In a drive to get more ‘donated’ organs the rules will be changed to the opposite of what we have now. If you want to allow your organs to be re-used after your death you currently need to carry a donors card or in some way make your preference known. But soon, it will be assumed you are happy to donate them if you don’t have some sort of opt-out declaration. At the same time the process for pronouncing you dead will change from brain death to 5 minutes after flat lining.
Now this is your death we’re talking about here. It only happens once and most people (I reckon) do not want it to happen but if it’s going to happen you want it to be right. You want those managing your death to be really, really sure. What you don’t want is some guy standing in the corner of the room with a scalpel, body saw, cool box and a stopwatch.

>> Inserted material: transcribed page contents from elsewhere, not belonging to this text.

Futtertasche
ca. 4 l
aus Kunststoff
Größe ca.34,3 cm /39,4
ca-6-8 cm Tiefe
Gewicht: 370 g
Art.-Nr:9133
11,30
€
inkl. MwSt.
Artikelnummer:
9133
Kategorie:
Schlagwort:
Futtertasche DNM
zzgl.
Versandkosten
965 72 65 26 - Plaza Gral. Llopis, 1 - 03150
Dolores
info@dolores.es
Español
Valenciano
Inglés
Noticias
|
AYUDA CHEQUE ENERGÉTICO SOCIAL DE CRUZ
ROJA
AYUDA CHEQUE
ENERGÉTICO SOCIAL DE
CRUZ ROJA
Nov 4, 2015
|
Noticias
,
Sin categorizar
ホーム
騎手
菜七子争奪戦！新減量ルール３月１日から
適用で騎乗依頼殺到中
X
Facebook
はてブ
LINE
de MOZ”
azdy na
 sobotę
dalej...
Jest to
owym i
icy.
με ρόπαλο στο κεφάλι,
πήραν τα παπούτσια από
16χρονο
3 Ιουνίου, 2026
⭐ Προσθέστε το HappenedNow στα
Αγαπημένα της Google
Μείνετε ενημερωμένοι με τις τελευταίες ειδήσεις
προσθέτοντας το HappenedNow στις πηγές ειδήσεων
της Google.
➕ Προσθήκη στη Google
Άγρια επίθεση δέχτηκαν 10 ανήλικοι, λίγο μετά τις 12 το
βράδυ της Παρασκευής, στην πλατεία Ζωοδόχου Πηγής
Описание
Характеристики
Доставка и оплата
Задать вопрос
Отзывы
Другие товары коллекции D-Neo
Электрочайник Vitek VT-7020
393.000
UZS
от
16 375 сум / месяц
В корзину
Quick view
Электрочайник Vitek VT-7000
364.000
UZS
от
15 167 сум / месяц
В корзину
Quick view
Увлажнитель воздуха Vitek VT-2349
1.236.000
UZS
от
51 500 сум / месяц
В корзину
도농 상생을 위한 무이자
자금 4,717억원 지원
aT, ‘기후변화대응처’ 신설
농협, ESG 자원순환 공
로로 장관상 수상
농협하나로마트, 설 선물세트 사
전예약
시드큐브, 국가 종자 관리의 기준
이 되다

We will be told by those empowered to lead that there will be safeguards. There are always safeguards. That’s why, for example, hardly a week goes by without some government department losing huge quantities of personal data. Safeguards. That’s why the NHS is constantly in the middle of lawsuits. And the first time something goes wrong and some poor bloke is carved up who should not have been or was carved up after only 4 and a quarter minutes, we will be told that ‘lessons have been learned’. And they’ll say that the second time and the third time and… on and on. Because that is what they always say.
The practice of medicine today makes the practice of medicine even just fifty years ago look frighteningly hit and miss. Yet I believe what we do not know still far outweighs what we do. I was, up until now, happy to carry a donors card. Now I want one of the other ones.

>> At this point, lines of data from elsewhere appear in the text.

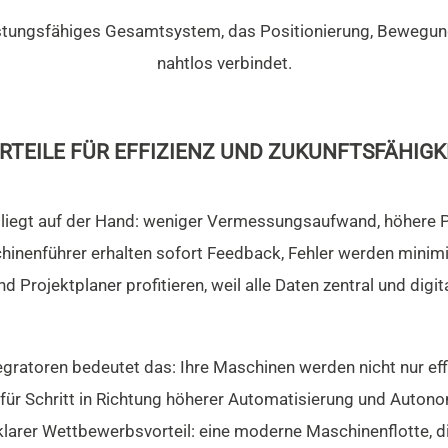
eistungsfähiges Gesamtsystem, das Positionierung, Bewegun
nahtlos verbindet.
RTEILE FÜR EFFIZIENZ UND ZUKUNFTSFÄHIGK
 liegt auf der Hand: weniger Vermessungsaufwand, höhere P
inenführer erhalten sofort Feedback, Fehler werden minimi
d Projektplaner profitieren, weil alle Daten zentral und digit
gratoren bedeutet das: Ihre Maschinen werden nicht nur effi
tt für Schritt in Richtung höherer Automatisierung und Auto
 klarer Wettbewerbsvorteil: eine moderne Maschinenflotte, d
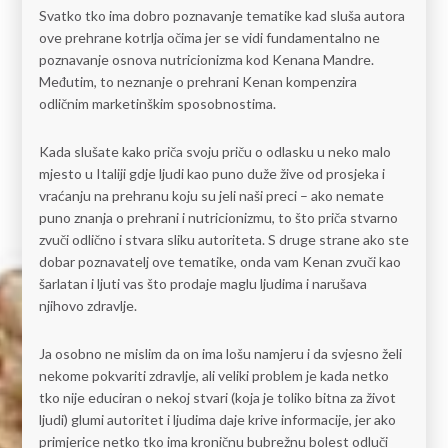
Svatko tko ima dobro poznavanje tematike kad sluša autora
ove prehrane kotrlja očima jer se vidi fundamentalno ne
poznavanje osnova nutricionizma kod Kenana Mandre.
Međutim, to neznanje o prehrani Kenan kompenzira
odličnim marketinškim sposobnostima.
Kada slušate kako priča svoju priču o odlasku u neko malo
mjesto u Italiji gdje ljudi kao puno duže žive od prosjeka i
vraćanju na prehranu koju su jeli naši preci – ako nemate
puno znanja o prehrani i nutricionizmu, to što priča stvarno
zvuči odlično i stvara sliku autoriteta. S druge strane ako ste
dobar poznavatelj ove tematike, onda vam Kenan zvuči kao
šarlatan i ljuti vas što prodaje maglu ljudima i narušava
njihovo zdravlje.
Ja osobno ne mislim da on ima lošu namjeru i da svjesno želi
nekome pokvariti zdravlje, ali veliki problem je kada netko
tko nije educiran o nekoj stvari (koja je toliko bitna za život
ljudi) glumi autoritet i ljudima daje krive informacije, jer ako
primjerice netko tko ima kroničnu bubrežnu bolest odluči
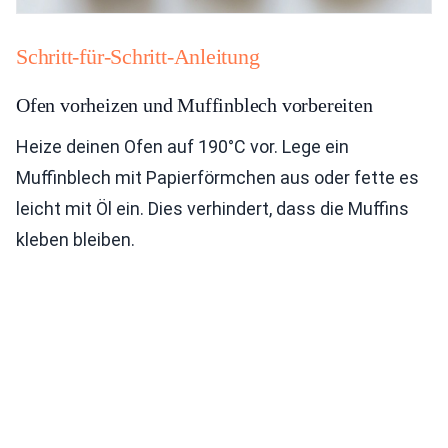
Schritt-für-Schritt-Anleitung
Ofen vorheizen und Muffinblech vorbereiten
Heize deinen Ofen auf 190°C vor. Lege ein
Muffinblech mit Papierförmchen aus oder fette es
leicht mit Öl ein. Dies verhindert, dass die Muffins
kleben bleiben.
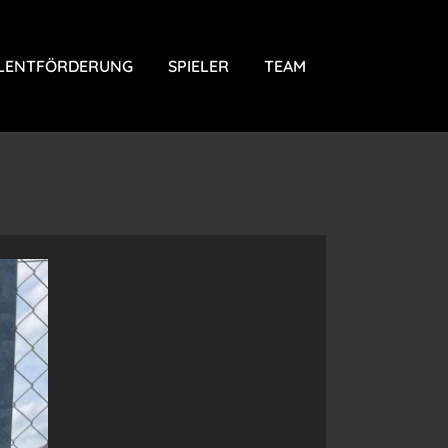
LENTFÖRDERUNG
SPIELER
TEAM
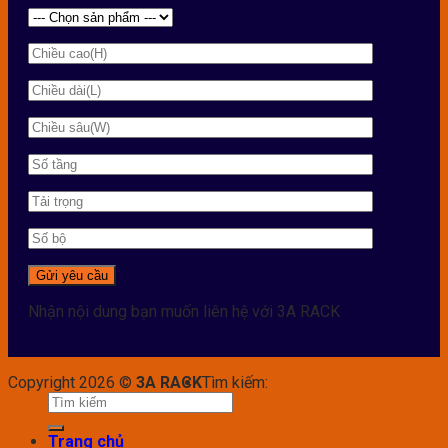
Nhận nội dung bạn muốn liên hệ với 3A RACK
Copyright 2026 ©
3A RACK
Tìm kiếm:
Trang chủ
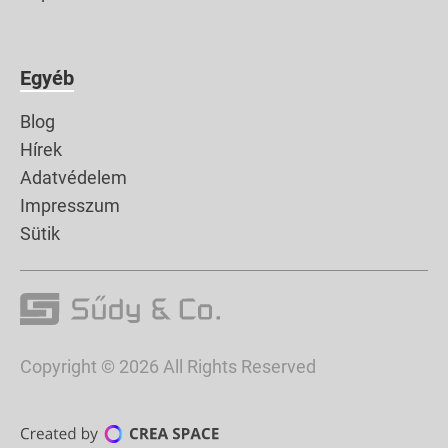
Egyéb
Blog
Hírek
Adatvédelem
Impresszum
Sütik
Copyright © 2026 All Rights Reserved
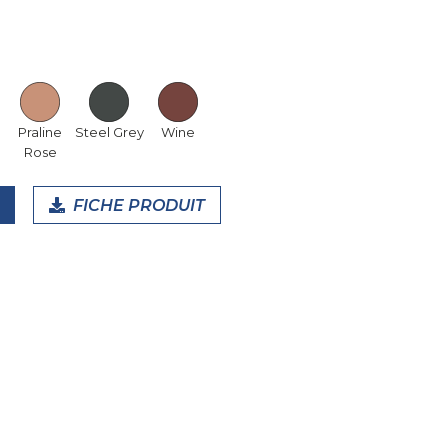
Praline
Steel Grey
Wine
Rose
FICHE PRODUIT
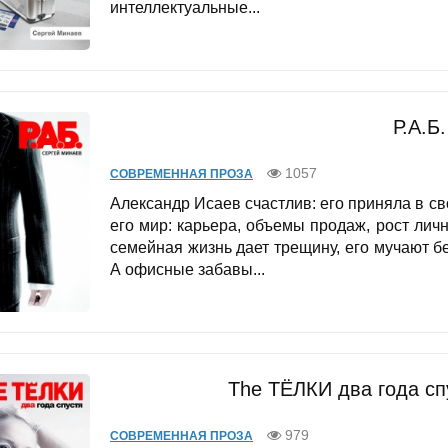
интеллектуальные...
Р.А.Б.
1057
СОВРЕМЕННАЯ ПРОЗА
Александр Исаев счастлив: его приняла в с
его мир: карьера, объемы продаж, рост ли
семейная жизнь дает трещину, его мучают 
А офисные забавы...
The ТЁЛКИ два года сп
979
СОВРЕМЕННАЯ ПРОЗА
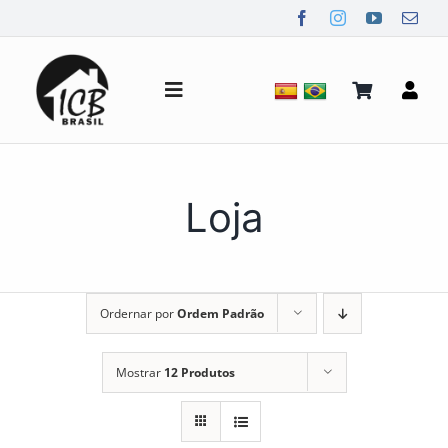
Ir
para
o
conteúdo
Alternar
de
navegação
Quem Somos
Loja
Notícias
Ordernar por
Ordem Padrão
Mídia
Mostrar
12 Produtos
Contato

It’s a shame, but I can no longer accept anything this government says without thinking “and how will they fuck this up ?”
Have you heard of the “Turdis Touch” – it’s similar to the “Midas’ Touch”, except instead for everything you touch turning to gold, it has a rather different effect !
@Malc: Yep – think you’ve got that about right.
I used to carry a donor card for years. You can tell how long ago it was because on the back I’d written “If I’m involved in any major accident I don’t want Mrs Thatcher or any other politician turning up at my bedside to make political capital out of it”. But then a few horror stories from doctors I’d worked with about people not being dead enough when they had their organs removed, rather put me off the whole thing. I think you’re entirely right: we can trust the government to get it entirely wrong.
Daphnes last blog post..Allsorts
@Daphne: … just like everything else!
Well this made me think exactly the same thing as your closing statement. I want to swap my donor card for one of the other ones now.
Daphne’s comment ‘…people not being dead enough…’ only compounds this thought.